Von Fuchs then asked everybody in the chamber to be as quiet as possible.

In total silence, my ears started to ring, which is slightly disconcerting and somewhat worrying – as there is nothing to cause the ringing. If you close your eyes, the feeling is intensified and you can become nauseous.

The ringing in my ears, von Fuchs explains, is essentially my brain trying to keep me alive. With no sound whatsoever, my brain concocted the ringing as I was suffering from sensory deprivation.

The room has been certified by Guinness World Records as the quietest room in the world, so it is no wonder that I felt a little bit uneasy on my feet just before we left.

It is also said that the record for someone who stayed in an anechoic chamber the longest is 45 minute (in Orfield Laboratories in Minnesota), and I completely  believe that.

I have done some weird things in my life, but being in Microsoft’s anechoic chamber definitely ranks up there in the top 10.

There really is no way to effectively describe what your mind goes through when inside, only that it could possibly drive you insane in the pursuit to normalise what is going on around you.

To put it in perspective, adults breathe at 10dB and rustling leaves clock in at 20dB. Microsoft’s anechoic chamber has the lowest sound levels ever recorded at -20dB, and the only thing quieter is Brownian Motion, the movement of particles in a gas or liquid.

So in theory, with sounds levels of -20dB you should be able to hear the blood pumping through your head.

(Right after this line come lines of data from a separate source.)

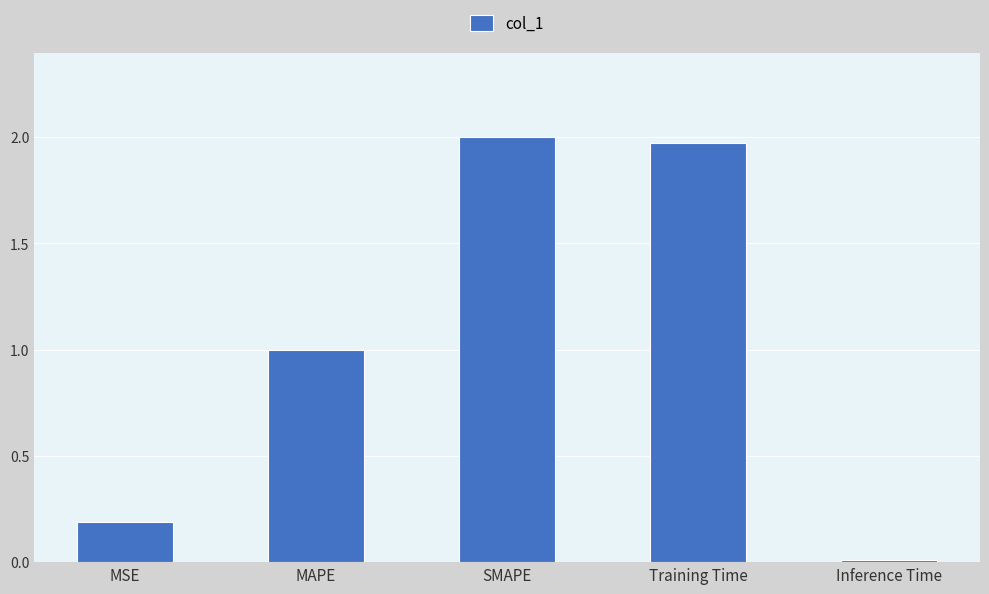

Which category has the lowest value across all series?

Inference Time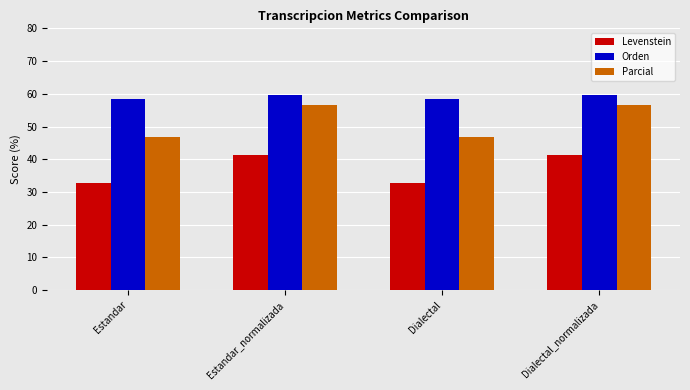

What is the greatest value displayed?

59.5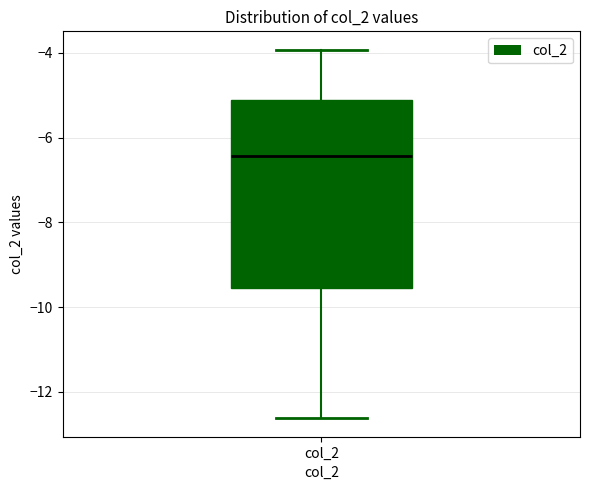

Where is the lower edge of the box for col_2 on the y-axis? The values are not printed on the chart, so give them approximately, as read against the axis.

-9.6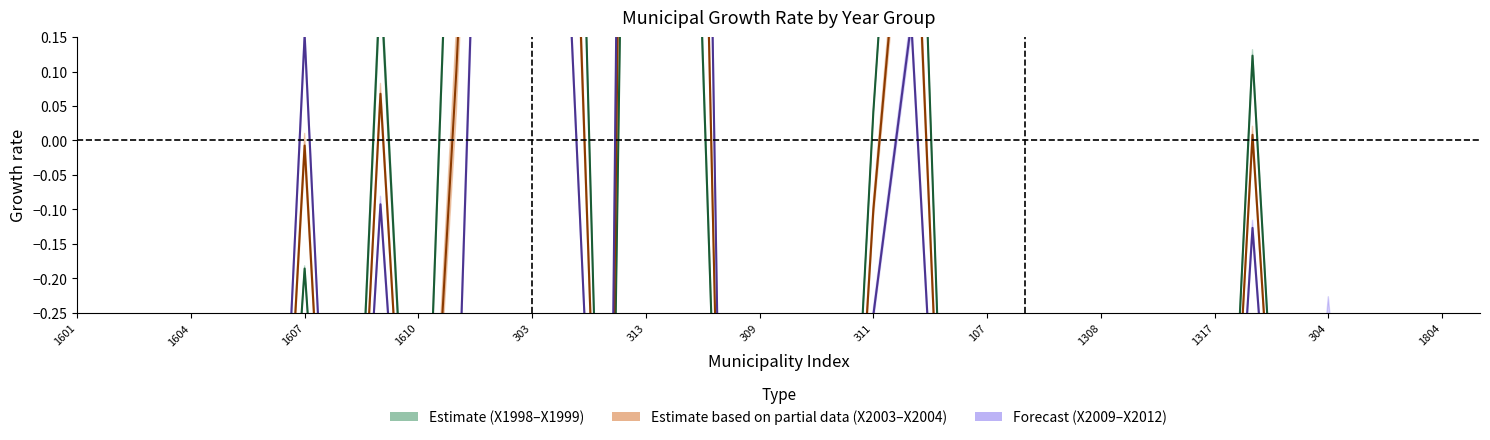

Reading left to right, what are all the values shown in this chart?

Estimate (X1998–X1999): -0.3	-1.0	-0.8	-0.7	-0.7	-1.0	-0.2	-1.0	0.2	-0.8	0.7	1.3	2.7	1.0	-1.0	2.7	1.0	-0.7	-0.8	-1.0	-1.0	0.0	0.8	-0.8	-1.0	-1.0	-1.0	-1.0	-1.0	-0.7	-1.0	0.1	-0.8	-0.5	-0.9	-0.7	-0.4	-0.7
Estimate partial (X2003–X2004): -0.4	-1.0	-0.9	-0.7	-0.5	-1.0	-0.0	-1.0	0.1	-0.9	0.1	1.3	2.5	0.6	-1.0	3.5	1.8	-0.7	-0.8	-1.0	-1.0	-0.1	0.5	-0.8	-1.0	-1.0	-1.0	-1.0	-1.0	-0.8	-1.0	0.0	-0.9	-0.3	-0.9	-0.7	-0.4	-0.7
Forecast (X2009–X2012): -0.5	-1.0	-0.9	-0.8	-0.3	-1.0	0.2	-1.0	-0.1	-0.9	-0.5	1.2	2.4	0.2	-1.0	4.3	2.7	-0.7	-0.7	-1.0	-1.0	-0.3	0.2	-0.8	-1.0	-1.0	-1.0	-1.0	-1.0	-0.8	-1.0	-0.1	-0.9	-0.3	-0.8	-0.8	-0.4	-0.8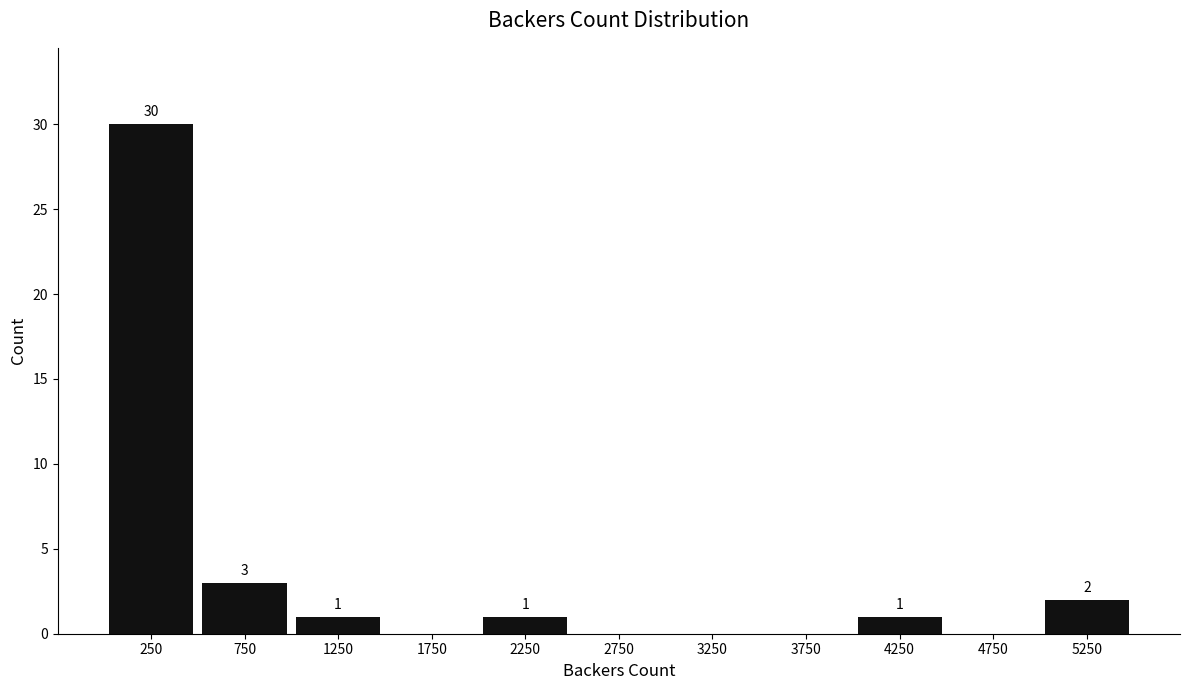

Over which range of the x-axis is the bar tallest?

0 to 500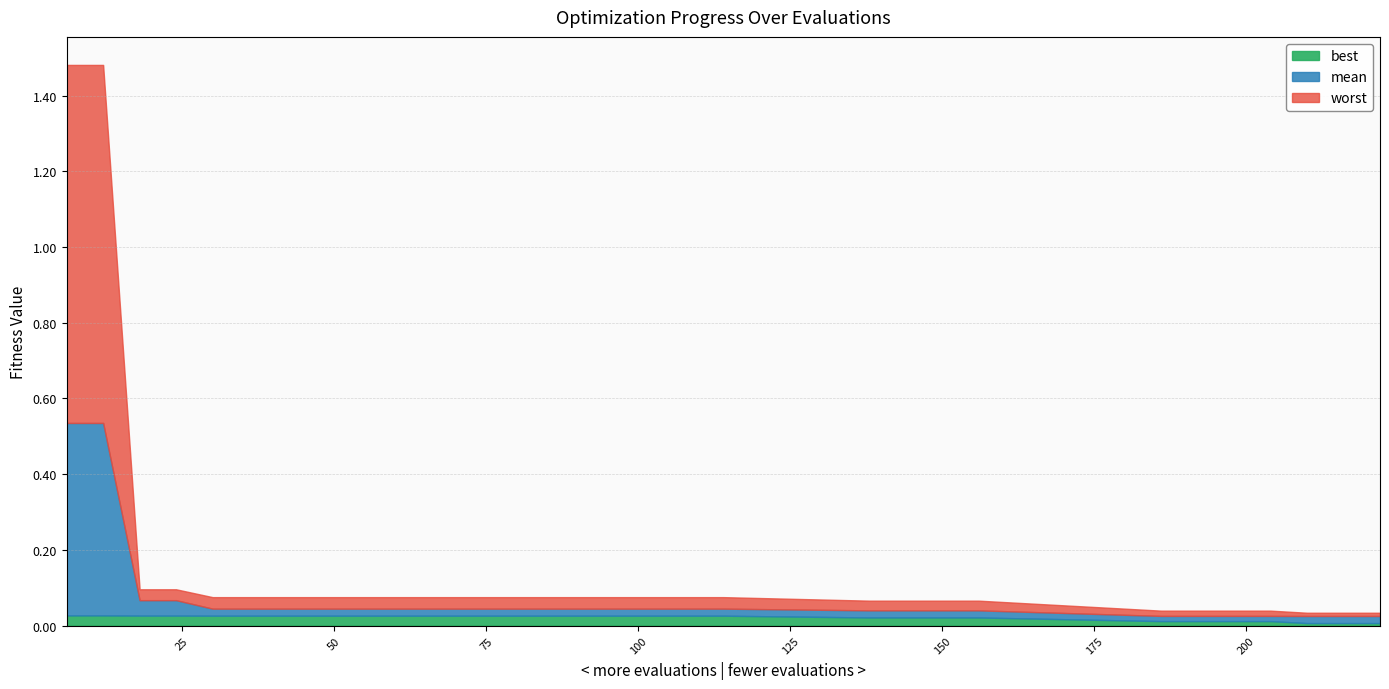

Which series has the widest spread of values?

worst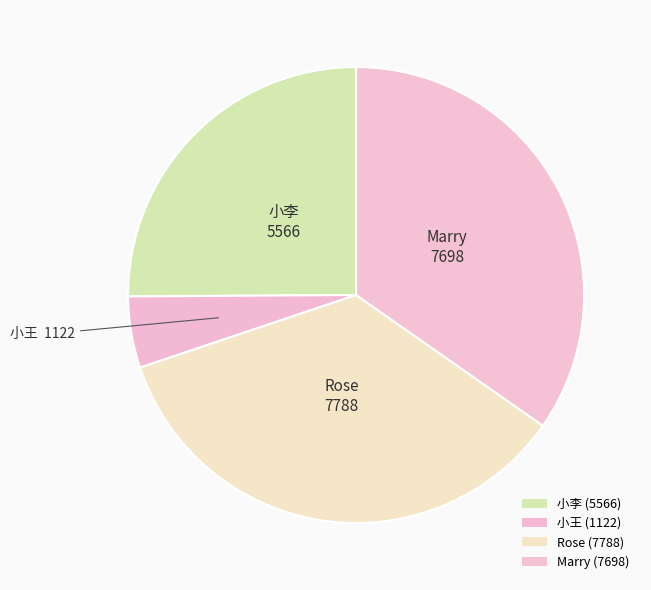

Rank the categories by value from highest to lowest.

Rose, Marry, 小李, 小王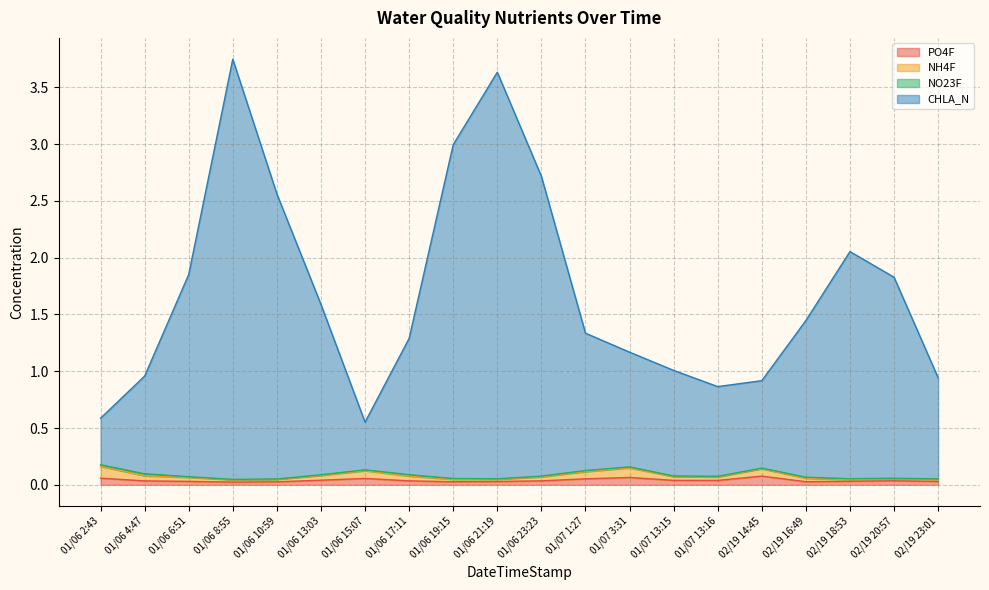

List the labels in order of PO4F value, largest first.

02/19 14:45, 01/07 3:31, 01/06 2:43, 01/06 15:07, 01/07 1:27, 01/06 13:03, 01/07 13:15, 01/07 13:16, 02/19 20:57, 01/06 23:23, 01/06 17:11, 01/06 4:47, 02/19 18:53, 01/06 6:51, 02/19 23:01, 01/06 21:19, 02/19 16:49, 01/06 19:15, 01/06 10:59, 01/06 8:55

At a cost of $1.5 million, its construction wasn’t easy. The chamber is isolated from the rest of the building’s foundation, and the lighting and air systems are housed outside the walls to prevent any noise pollution. Oh, and there is no floor. People who enter the chamber can’t wear anything with heels, as you walk on a mesh-like material.

I wonder what band practice would sound like?